**YOUR OBJECTIVE:**
Among the records that follow, find each line holding the word "werden" and copy it.

DATA EXCERPTS Block Start

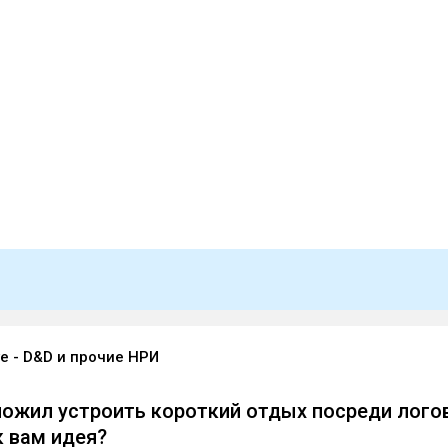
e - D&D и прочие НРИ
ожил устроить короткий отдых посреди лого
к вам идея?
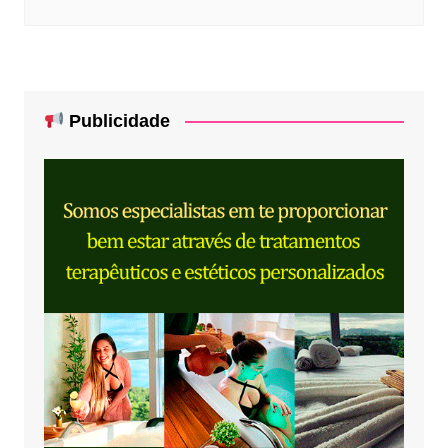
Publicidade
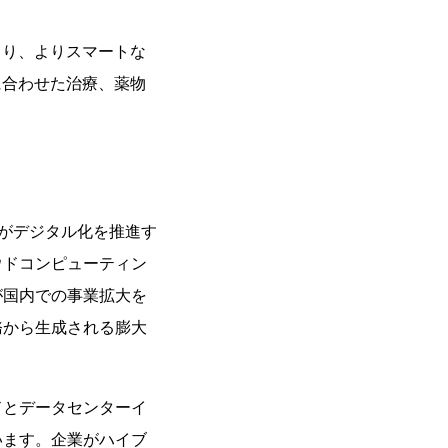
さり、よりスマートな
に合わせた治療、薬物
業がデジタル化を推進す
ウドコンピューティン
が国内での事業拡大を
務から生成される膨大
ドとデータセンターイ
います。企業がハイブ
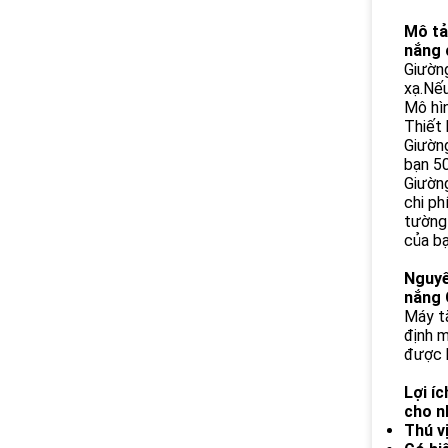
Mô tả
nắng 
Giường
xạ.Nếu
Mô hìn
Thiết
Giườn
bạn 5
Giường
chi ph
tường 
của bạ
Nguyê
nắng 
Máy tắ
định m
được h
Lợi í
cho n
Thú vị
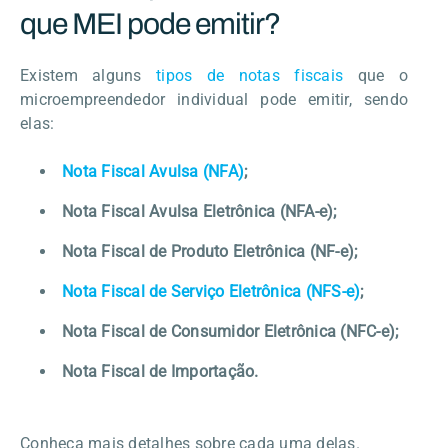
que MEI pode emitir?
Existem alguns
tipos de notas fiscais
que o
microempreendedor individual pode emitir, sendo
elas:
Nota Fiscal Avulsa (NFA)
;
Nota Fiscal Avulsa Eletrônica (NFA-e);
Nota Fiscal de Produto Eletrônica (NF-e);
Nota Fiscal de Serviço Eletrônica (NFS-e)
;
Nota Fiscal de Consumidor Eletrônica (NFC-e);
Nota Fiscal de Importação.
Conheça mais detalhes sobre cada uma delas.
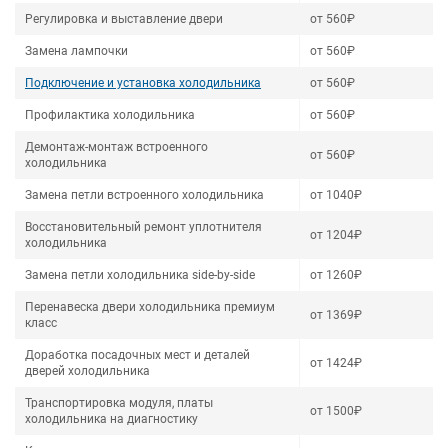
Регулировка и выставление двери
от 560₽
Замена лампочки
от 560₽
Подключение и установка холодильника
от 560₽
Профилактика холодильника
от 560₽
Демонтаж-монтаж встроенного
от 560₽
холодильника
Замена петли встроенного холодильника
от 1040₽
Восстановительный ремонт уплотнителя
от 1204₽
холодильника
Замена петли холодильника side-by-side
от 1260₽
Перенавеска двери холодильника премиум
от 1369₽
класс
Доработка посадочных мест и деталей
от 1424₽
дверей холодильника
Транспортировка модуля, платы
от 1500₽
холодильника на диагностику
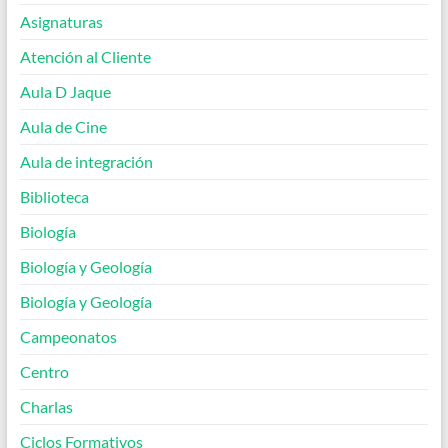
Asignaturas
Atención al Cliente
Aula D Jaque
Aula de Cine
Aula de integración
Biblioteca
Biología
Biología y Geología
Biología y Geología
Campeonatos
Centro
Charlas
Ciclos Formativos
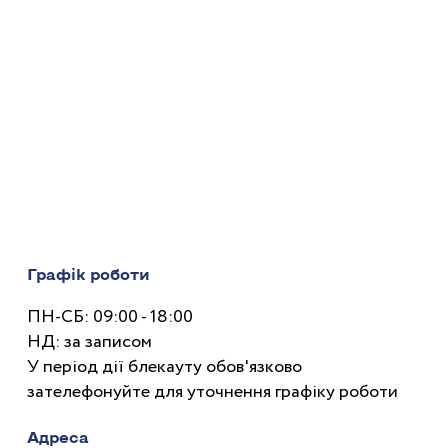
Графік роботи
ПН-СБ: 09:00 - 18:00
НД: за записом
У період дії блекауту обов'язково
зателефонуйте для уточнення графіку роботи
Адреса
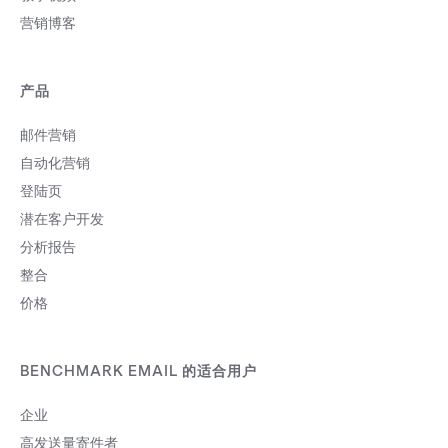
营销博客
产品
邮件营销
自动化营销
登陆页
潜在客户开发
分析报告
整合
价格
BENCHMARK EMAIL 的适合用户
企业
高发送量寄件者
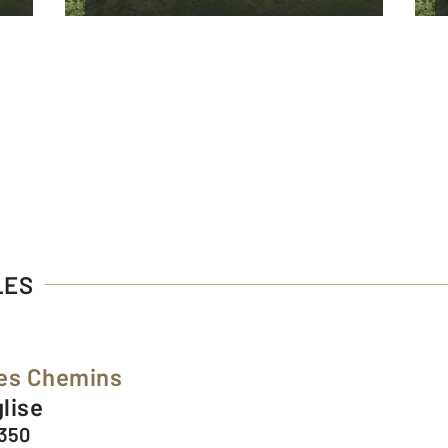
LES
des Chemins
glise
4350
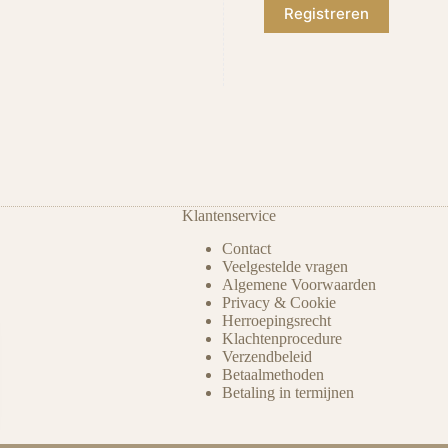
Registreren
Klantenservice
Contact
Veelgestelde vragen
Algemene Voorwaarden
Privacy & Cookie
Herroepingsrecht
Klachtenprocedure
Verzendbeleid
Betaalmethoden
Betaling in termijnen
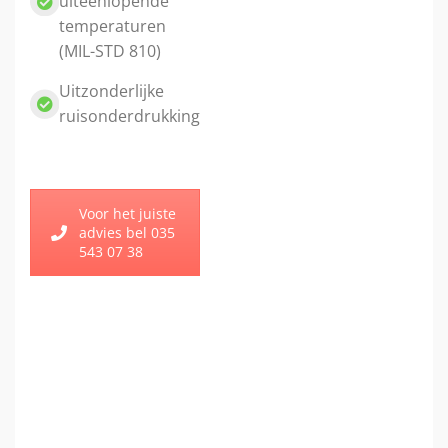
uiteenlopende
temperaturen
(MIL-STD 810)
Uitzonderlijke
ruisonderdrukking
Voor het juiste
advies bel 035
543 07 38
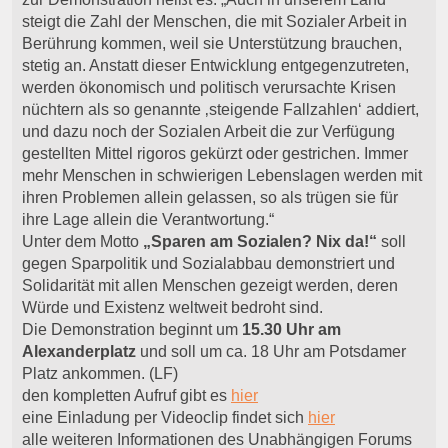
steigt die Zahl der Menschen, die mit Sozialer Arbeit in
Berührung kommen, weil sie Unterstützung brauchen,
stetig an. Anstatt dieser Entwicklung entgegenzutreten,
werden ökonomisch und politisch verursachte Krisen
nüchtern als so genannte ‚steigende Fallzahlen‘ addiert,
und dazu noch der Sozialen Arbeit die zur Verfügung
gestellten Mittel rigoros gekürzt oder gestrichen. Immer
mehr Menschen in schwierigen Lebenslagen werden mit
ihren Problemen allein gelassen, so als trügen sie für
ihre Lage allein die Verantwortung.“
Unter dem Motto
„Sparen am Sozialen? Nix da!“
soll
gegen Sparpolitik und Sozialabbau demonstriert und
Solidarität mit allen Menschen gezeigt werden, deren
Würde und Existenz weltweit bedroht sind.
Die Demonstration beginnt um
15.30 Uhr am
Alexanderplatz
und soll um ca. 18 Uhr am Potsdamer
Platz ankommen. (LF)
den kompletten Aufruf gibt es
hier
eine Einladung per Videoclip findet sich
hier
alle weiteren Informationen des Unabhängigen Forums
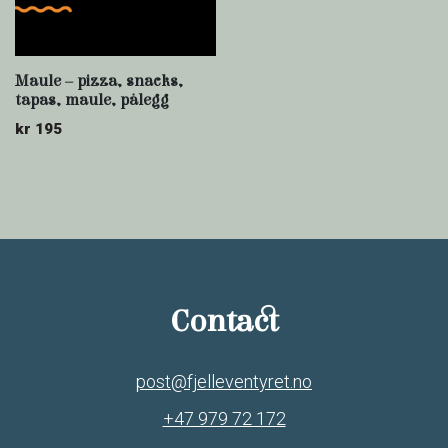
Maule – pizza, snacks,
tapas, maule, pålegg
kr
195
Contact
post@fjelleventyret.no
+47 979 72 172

DATA EXCERPTS Block End

**ANSWER BELOW:**
werden ökonomisch und politisch verursachte Krisen
mehr Menschen in schwierigen Lebenslagen werden mit
Solidarität mit allen Menschen gezeigt werden, deren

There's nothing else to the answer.